▸ TASK BRIEF
Transcribe each of the entries exactly.

--- DATA Enclosed Below ---

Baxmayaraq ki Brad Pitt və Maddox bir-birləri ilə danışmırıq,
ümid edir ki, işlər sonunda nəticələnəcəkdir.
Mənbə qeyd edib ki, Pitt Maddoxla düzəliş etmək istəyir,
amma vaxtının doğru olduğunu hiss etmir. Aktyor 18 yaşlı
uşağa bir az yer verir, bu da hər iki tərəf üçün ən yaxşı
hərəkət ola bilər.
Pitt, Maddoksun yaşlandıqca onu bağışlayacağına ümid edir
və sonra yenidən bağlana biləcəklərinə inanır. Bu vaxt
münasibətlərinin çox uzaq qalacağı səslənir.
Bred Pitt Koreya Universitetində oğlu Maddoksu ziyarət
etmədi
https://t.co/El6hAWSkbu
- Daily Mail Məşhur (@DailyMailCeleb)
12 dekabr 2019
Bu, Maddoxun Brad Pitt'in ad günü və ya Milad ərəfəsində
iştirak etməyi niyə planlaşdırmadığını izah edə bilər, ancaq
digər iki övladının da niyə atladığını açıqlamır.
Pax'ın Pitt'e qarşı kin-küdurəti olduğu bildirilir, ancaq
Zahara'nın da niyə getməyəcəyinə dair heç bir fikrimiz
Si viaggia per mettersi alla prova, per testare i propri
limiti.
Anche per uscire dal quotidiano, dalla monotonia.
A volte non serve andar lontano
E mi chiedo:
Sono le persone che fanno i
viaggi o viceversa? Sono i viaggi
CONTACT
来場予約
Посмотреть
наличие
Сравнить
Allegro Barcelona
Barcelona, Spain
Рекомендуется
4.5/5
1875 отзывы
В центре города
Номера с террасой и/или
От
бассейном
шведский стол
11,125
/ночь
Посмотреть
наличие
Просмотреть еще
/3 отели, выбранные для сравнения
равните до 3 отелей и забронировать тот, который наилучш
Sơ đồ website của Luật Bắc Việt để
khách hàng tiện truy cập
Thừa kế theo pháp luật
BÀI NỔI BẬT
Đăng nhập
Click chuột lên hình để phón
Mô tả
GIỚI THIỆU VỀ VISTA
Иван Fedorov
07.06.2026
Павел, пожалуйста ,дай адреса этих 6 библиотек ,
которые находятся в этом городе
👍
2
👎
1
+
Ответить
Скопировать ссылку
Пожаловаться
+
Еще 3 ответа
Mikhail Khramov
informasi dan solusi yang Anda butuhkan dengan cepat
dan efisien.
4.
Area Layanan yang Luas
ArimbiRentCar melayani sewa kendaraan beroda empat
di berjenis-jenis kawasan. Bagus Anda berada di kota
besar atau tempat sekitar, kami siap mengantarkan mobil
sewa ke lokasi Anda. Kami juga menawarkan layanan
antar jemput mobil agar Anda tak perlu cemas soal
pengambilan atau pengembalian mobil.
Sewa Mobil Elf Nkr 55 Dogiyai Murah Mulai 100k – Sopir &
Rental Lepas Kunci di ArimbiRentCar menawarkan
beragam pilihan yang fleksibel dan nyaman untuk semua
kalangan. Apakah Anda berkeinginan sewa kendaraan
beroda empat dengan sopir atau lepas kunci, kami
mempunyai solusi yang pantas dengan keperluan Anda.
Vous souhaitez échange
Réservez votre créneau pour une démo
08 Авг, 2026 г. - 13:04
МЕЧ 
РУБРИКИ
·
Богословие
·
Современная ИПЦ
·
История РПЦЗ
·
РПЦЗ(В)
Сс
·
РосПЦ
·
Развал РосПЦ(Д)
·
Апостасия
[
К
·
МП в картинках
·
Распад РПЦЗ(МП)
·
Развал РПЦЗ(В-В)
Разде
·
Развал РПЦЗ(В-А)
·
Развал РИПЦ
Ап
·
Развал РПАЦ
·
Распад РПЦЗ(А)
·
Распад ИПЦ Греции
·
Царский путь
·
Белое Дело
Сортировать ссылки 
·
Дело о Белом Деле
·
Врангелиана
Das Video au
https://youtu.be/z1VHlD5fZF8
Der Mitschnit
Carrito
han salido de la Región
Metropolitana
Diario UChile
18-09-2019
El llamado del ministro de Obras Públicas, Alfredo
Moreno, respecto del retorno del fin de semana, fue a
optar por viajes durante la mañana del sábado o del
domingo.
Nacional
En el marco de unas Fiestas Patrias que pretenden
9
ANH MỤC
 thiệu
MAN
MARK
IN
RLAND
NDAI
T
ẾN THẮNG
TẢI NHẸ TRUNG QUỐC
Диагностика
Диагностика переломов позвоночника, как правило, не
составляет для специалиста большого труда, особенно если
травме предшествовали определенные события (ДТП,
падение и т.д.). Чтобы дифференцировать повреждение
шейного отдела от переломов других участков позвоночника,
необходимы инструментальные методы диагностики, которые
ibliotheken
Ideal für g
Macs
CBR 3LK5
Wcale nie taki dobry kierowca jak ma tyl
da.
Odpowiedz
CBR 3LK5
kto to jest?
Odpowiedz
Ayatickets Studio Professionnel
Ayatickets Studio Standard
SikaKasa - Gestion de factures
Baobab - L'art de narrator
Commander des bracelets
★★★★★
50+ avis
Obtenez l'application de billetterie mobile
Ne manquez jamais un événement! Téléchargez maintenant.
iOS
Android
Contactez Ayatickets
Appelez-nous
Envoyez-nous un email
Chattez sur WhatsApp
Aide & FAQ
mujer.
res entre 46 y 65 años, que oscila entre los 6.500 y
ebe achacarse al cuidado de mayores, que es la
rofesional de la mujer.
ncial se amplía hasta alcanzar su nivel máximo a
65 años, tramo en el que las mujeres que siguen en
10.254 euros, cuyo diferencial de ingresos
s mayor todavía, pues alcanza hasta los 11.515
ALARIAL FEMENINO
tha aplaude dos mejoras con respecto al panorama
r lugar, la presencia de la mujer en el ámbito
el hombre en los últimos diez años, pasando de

--- End of Enclosed DATA ---

▸ TASK ANSWER
Baxmayaraq ki Brad Pitt və Maddox bir-birləri ilə danışmırıq,
ümid edir ki, işlər sonunda nəticələnəcəkdir.
Mənbə qeyd edib ki, Pitt Maddoxla düzəliş etmək istəyir,
amma vaxtının doğru olduğunu hiss etmir. Aktyor 18 yaşlı
uşağa bir az yer verir, bu da hər iki tərəf üçün ən yaxşı
hərəkət ola bilər.
Pitt, Maddoksun yaşlandıqca onu bağışlayacağına ümid edir
və sonra yenidən bağlana biləcəklərinə inanır. Bu vaxt
münasibətlərinin çox uzaq qalacağı səslənir.
Bred Pitt Koreya Universitetində oğlu Maddoksu ziyarət
etmədi
https://t.co/El6hAWSkbu
- Daily Mail Məşhur (@DailyMailCeleb)
12 dekabr 2019
Bu, Maddoxun Brad Pitt'in ad günü və ya Milad ərəfəsində
iştirak etməyi niyə planlaşdırmadığını izah edə bilər, ancaq
digər iki övladının da niyə atladığını açıqlamır.
Pax'ın Pitt'e qarşı kin-küdurəti olduğu bildirilir, ancaq
Zahara'nın da niyə getməyəcəyinə dair heç bir fikrimiz
Si viaggia per mettersi alla prova, per testare i propri
limiti.
Anche per uscire dal quotidiano, dalla monotonia.
A volte non serve andar lontano
E mi chiedo:
Sono le persone che fanno i
viaggi o viceversa? Sono i viaggi
CONTACT
来場予約
Посмотреть
наличие
Сравнить
Allegro Barcelona
Barcelona, Spain
Рекомендуется
4.5/5
1875 отзывы
В центре города
Номера с террасой и/или
От
бассейном
шведский стол
11,125
/ночь
Посмотреть
наличие
Просмотреть еще
/3 отели, выбранные для сравнения
равните до 3 отелей и забронировать тот, который наилучш
Sơ đồ website của Luật Bắc Việt để
khách hàng tiện truy cập
Thừa kế theo pháp luật
BÀI NỔI BẬT
Đăng nhập
Click chuột lên hình để phón
Mô tả
GIỚI THIỆU VỀ VISTA
Иван Fedorov
07.06.2026
Павел, пожалуйста ,дай адреса этих 6 библиотек ,
которые находятся в этом городе
👍
2
👎
1
+
Ответить
Скопировать ссылку
Пожаловаться
+
Еще 3 ответа
Mikhail Khramov
informasi dan solusi yang Anda butuhkan dengan cepat
dan efisien.
4.
Area Layanan yang Luas
ArimbiRentCar melayani sewa kendaraan beroda empat
di berjenis-jenis kawasan. Bagus Anda berada di kota
besar atau tempat sekitar, kami siap mengantarkan mobil
sewa ke lokasi Anda. Kami juga menawarkan layanan
antar jemput mobil agar Anda tak perlu cemas soal
pengambilan atau pengembalian mobil.
Sewa Mobil Elf Nkr 55 Dogiyai Murah Mulai 100k – Sopir &
Rental Lepas Kunci di ArimbiRentCar menawarkan
beragam pilihan yang fleksibel dan nyaman untuk semua
kalangan. Apakah Anda berkeinginan sewa kendaraan
beroda empat dengan sopir atau lepas kunci, kami
mempunyai solusi yang pantas dengan keperluan Anda.
Vous souhaitez échange
Réservez votre créneau pour une démo
08 Авг, 2026 г. - 13:04
МЕЧ 
РУБРИКИ
·
Богословие
·
Современная ИПЦ
·
История РПЦЗ
·
РПЦЗ(В)
Сс
·
РосПЦ
·
Развал РосПЦ(Д)
·
Апостасия
[
К
·
МП в картинках
·
Распад РПЦЗ(МП)
·
Развал РПЦЗ(В-В)
Разде
·
Развал РПЦЗ(В-А)
·
Развал РИПЦ
Ап
·
Развал РПАЦ
·
Распад РПЦЗ(А)
·
Распад ИПЦ Греции
·
Царский путь
·
Белое Дело
Сортировать ссылки 
·
Дело о Белом Деле
·
Врангелиана
Das Video au
https://youtu.be/z1VHlD5fZF8
Der Mitschnit
Carrito
han salido de la Región
Metropolitana
Diario UChile
18-09-2019
El llamado del ministro de Obras Públicas, Alfredo
Moreno, respecto del retorno del fin de semana, fue a
optar por viajes durante la mañana del sábado o del
domingo.
Nacional
En el marco de unas Fiestas Patrias que pretenden
9
ANH MỤC
 thiệu
MAN
MARK
IN
RLAND
NDAI
T
ẾN THẮNG
TẢI NHẸ TRUNG QUỐC
Диагностика
Диагностика переломов позвоночника, как правило, не
составляет для специалиста большого труда, особенно если
травме предшествовали определенные события (ДТП,
падение и т.д.). Чтобы дифференцировать повреждение
шейного отдела от переломов других участков позвоночника,
необходимы инструментальные методы диагностики, которые
ibliotheken
Ideal für g
Macs
CBR 3LK5
Wcale nie taki dobry kierowca jak ma tyl
da.
Odpowiedz
CBR 3LK5
kto to jest?
Odpowiedz
Ayatickets Studio Professionnel
Ayatickets Studio Standard
SikaKasa - Gestion de factures
Baobab - L'art de narrator
Commander des bracelets
★★★★★
50+ avis
Obtenez l'application de billetterie mobile
Ne manquez jamais un événement! Téléchargez maintenant.
iOS
Android
Contactez Ayatickets
Appelez-nous
Envoyez-nous un email
Chattez sur WhatsApp
Aide & FAQ
mujer.
res entre 46 y 65 años, que oscila entre los 6.500 y
ebe achacarse al cuidado de mayores, que es la
rofesional de la mujer.
ncial se amplía hasta alcanzar su nivel máximo a
65 años, tramo en el que las mujeres que siguen en
10.254 euros, cuyo diferencial de ingresos
s mayor todavía, pues alcanza hasta los 11.515
ALARIAL FEMENINO
tha aplaude dos mejoras con respecto al panorama
r lugar, la presencia de la mujer en el ámbito
el hombre en los últimos diez años, pasando de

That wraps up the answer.